AUFGABEN:
• A. Wie viel kosten die 3D-Brillen im Kino laut der Diskussion über 3D-Brillen extra?
• B. Erkläre anhand der Diskussion über 3D-Brillen, warum man die Ausrichtung der Polarisation der eigenen Brillen prüfen sollte.
• C. Zitiere aus der Diskussion über 3D-Brillen alles von "## Citynomad (17." bis hinunter zu "eigenen Brillen nehmen.".

# 3D Brille vom Fernseher im Kino



## roadgecko (17. September 2012)

Hallo zusammen,

wir wollen Freitag zu dritt in Kino und bei der Buchung steht, das die 3D-Brillen je 1€ extra Kosten. Da ich von meinem LG 3D TV mit Polarisationstechnik zu Hause noch ca. 5 Brillen habe wollte ich mich noch einmal versichern, das diese auch funktionieren. 

Bei den Polarisationsbrillen gibt es doch keine Unterschiede wie bei Shutter oder ?


----------



## Citynomad (17. September 2012)

Theoretisch und praktisch gibt es unterschiede bei Polfiltern. Der einfachste Unterschied kann die Ausrichtung der Polarisation sein. Eine um 90° gedrehte Polarisation könnte deinen Plan beispielsweise komplett zunichte machen. Nimm deine Brillen mit, lass dir im Kino mal kurz eine zeigen und halte dann ein Glas von deiner in gleicher Ausrichtung wie die Kinobrille vor eben diese. Sollte sich die Helligkeit des Lichtes, das durch beide Gläser fällt nicht verändern, aber das Licht komplett geblockt werden, wenn du dein Brillenglas um genau 90° verdrehst, sind die Brillen gleich polarisiert und du kannst auch deine eigenen Brillen nehmen.

Wenn du weißt, ob deine Brillen und die im Kino lineare oder zirkulare Polfilter besitzen, ist dir auch schon mal n Stück weitergeholfen....

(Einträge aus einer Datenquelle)
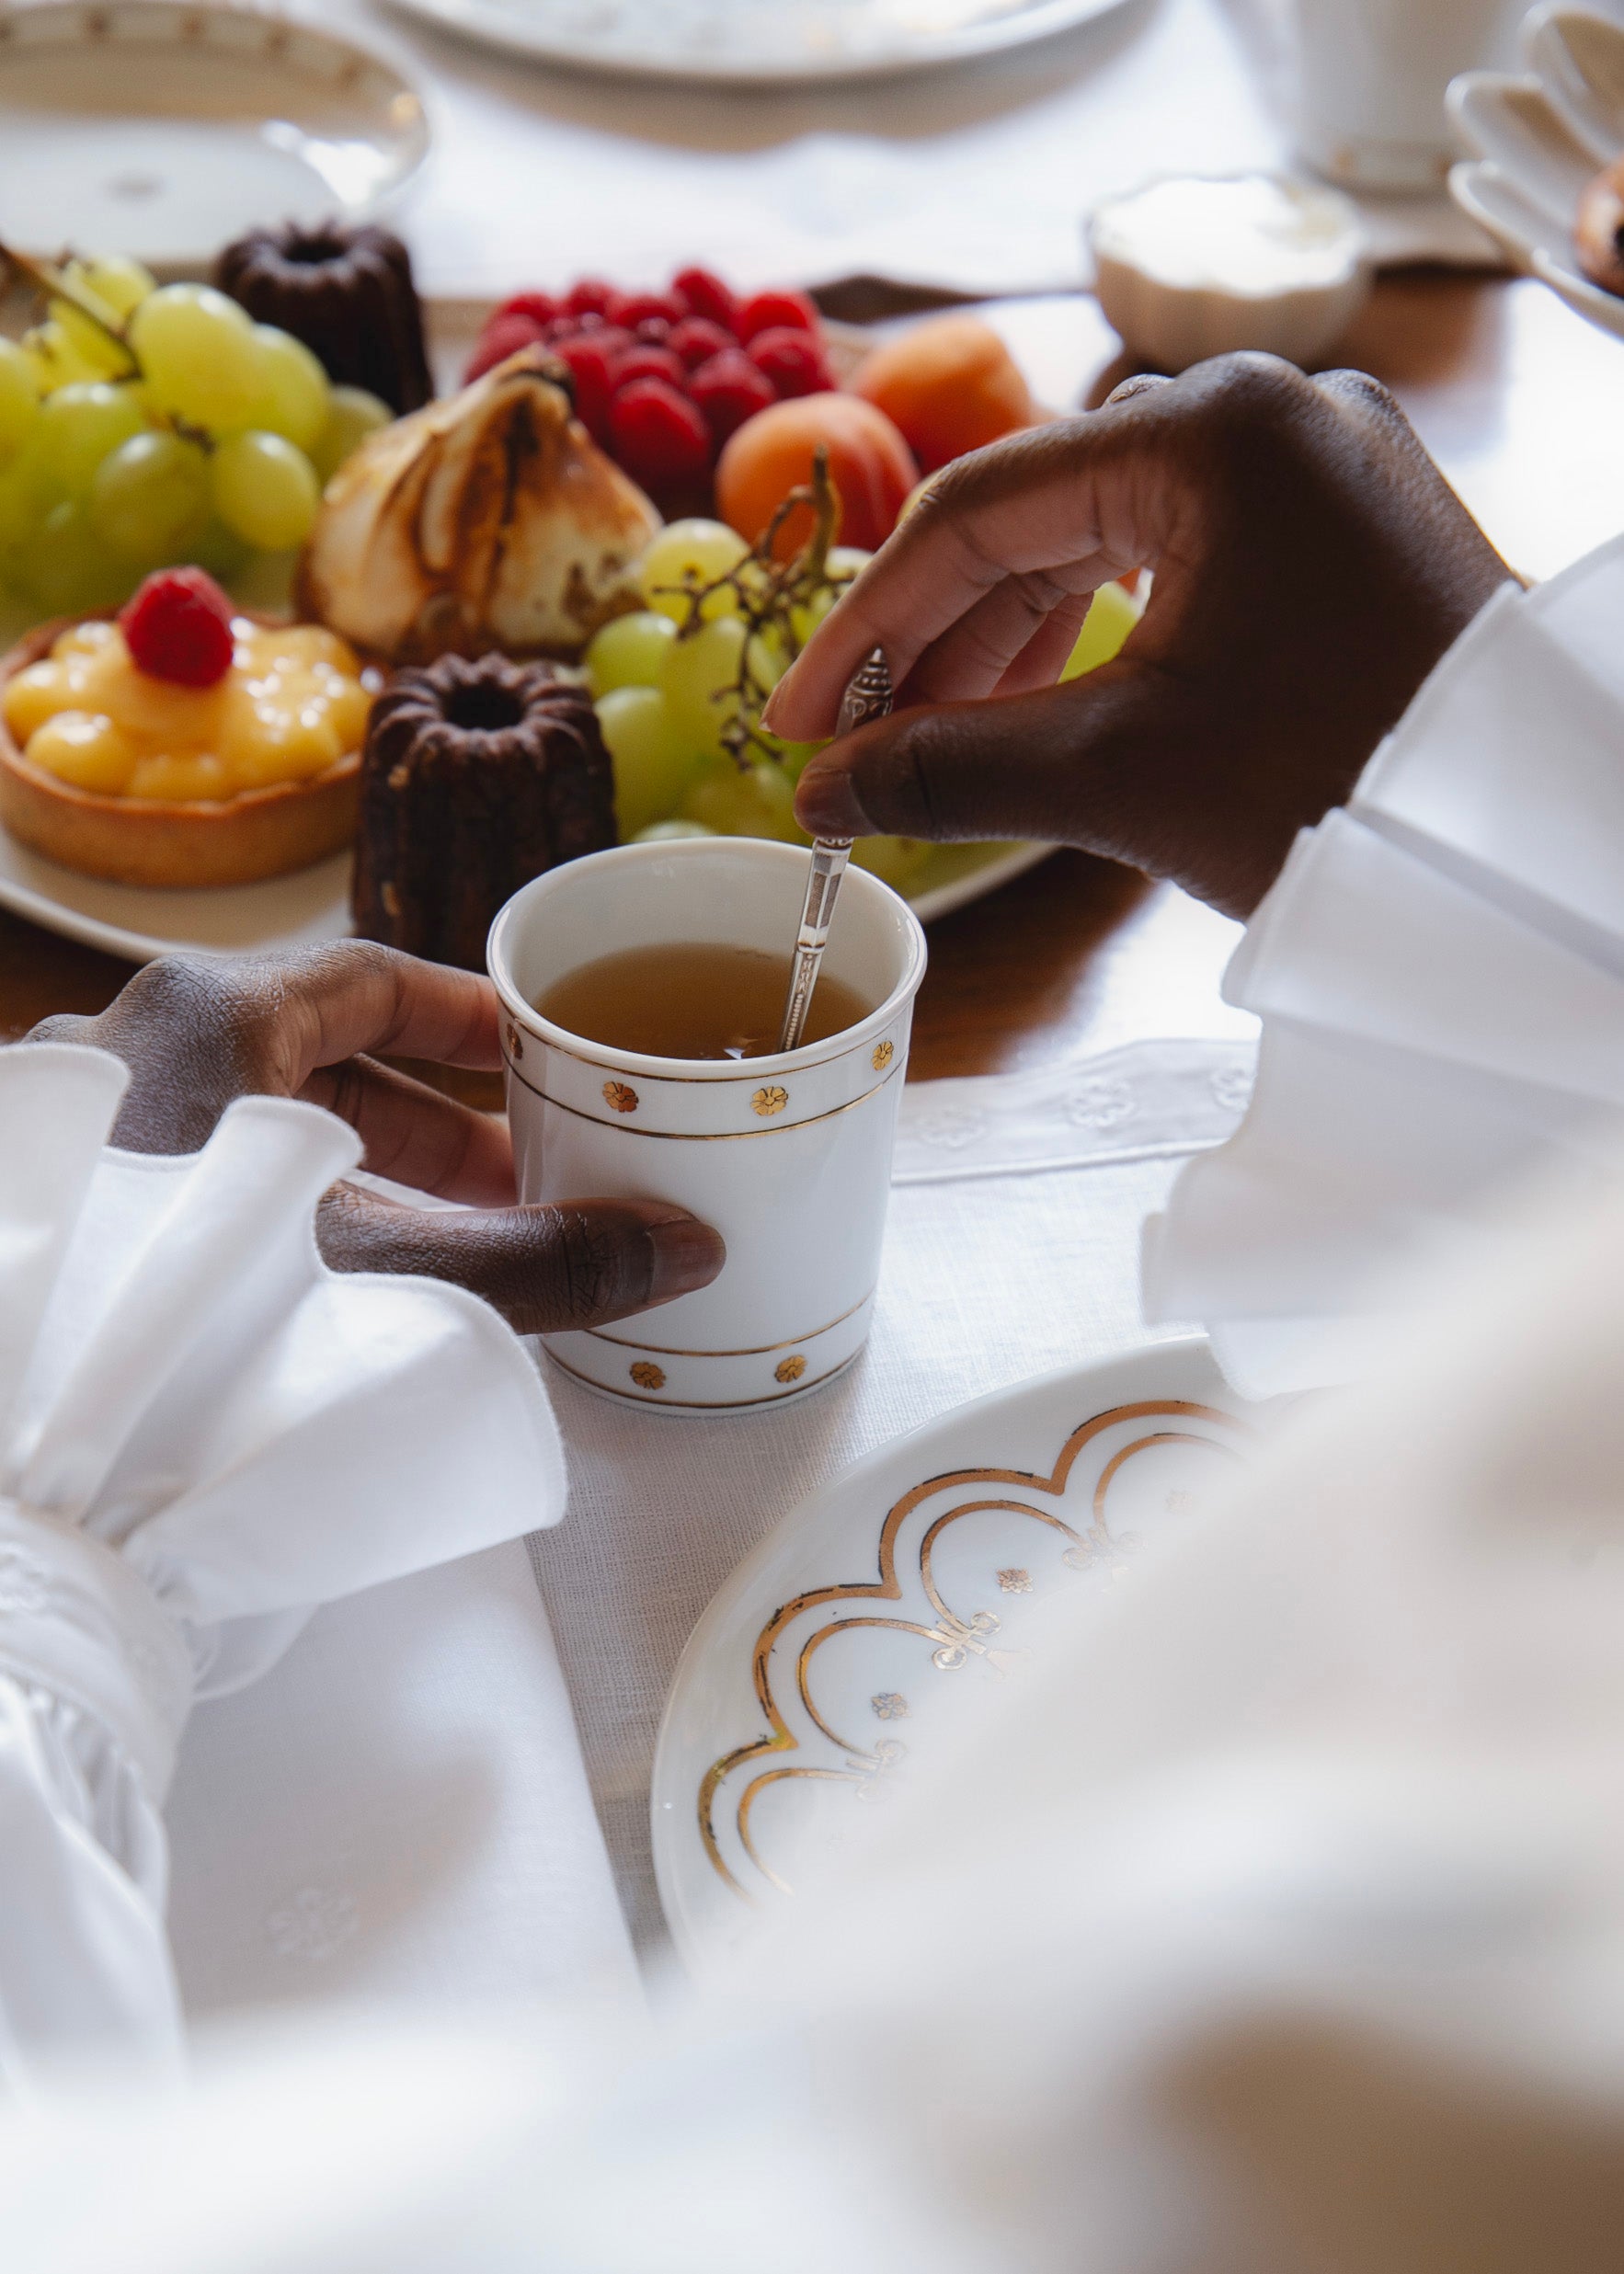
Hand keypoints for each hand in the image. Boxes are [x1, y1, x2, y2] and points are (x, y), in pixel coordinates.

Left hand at [29, 943, 723, 1331]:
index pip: (368, 977)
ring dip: (363, 1183)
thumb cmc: (201, 1326)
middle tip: (527, 1184)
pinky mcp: (75, 1220)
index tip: (544, 1056)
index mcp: (206, 1018)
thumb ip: (546, 1260)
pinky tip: (342, 1298)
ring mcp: (91, 1143)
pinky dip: (290, 1224)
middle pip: (316, 1062)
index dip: (470, 1017)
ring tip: (455, 1250)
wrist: (44, 1448)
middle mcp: (130, 1055)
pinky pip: (205, 1192)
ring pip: (256, 1134)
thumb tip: (683, 1246)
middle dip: (434, 1128)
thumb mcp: (400, 1278)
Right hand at [766, 354, 1513, 917]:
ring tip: (938, 741)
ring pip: (1109, 534)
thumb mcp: (1121, 775)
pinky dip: (1104, 632)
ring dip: (1014, 640)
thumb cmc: (1343, 791)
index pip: (978, 510)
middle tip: (859, 746)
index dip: (867, 626)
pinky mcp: (1347, 531)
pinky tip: (1047, 704)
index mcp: (1214, 430)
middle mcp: (1270, 413)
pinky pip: (1184, 558)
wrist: (1527, 848)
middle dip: (940, 640)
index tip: (798, 722)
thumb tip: (820, 791)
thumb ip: (948, 765)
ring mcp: (1319, 467)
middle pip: (1041, 513)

LÖSUNGEN:
• A. Je 1 € pro Brille.

• B. Polfilter können sich schon in der Ausrichtung der Polarisation unterscheiden. Eine um 90° gedrehte Polarisation könnte den Plan, die eigenen Brillen im Kino zu benutzen, komplett zunichtemachen.

• C.
## Citynomad (17. September 2012)

Theoretisch und praktisch gibt es unterschiede bei Polfiltern. Der einfachste Unterschied kann die Ausrichtung der Polarisation sein. Eine um 90° gedrehte Polarisation könnte deinen Plan beispielsweise komplett zunichte machen. Nimm deine Brillen mit, lass dir im Kino mal kurz eine zeigen und halte dann ein Glas von deiner in gleicher Ausrichtung wie die Kinobrille vor eben diese. Sollte sich die Helligkeit des Lichtes, das durch beide Gläser fällt nicht verändern, aber das Licht komplett geblockt werden, wenn du dein Brillenglas um genau 90° verdrehst, sind die Brillen gleich polarisiert und du kannst auch deine eigenen Brillen nehmen.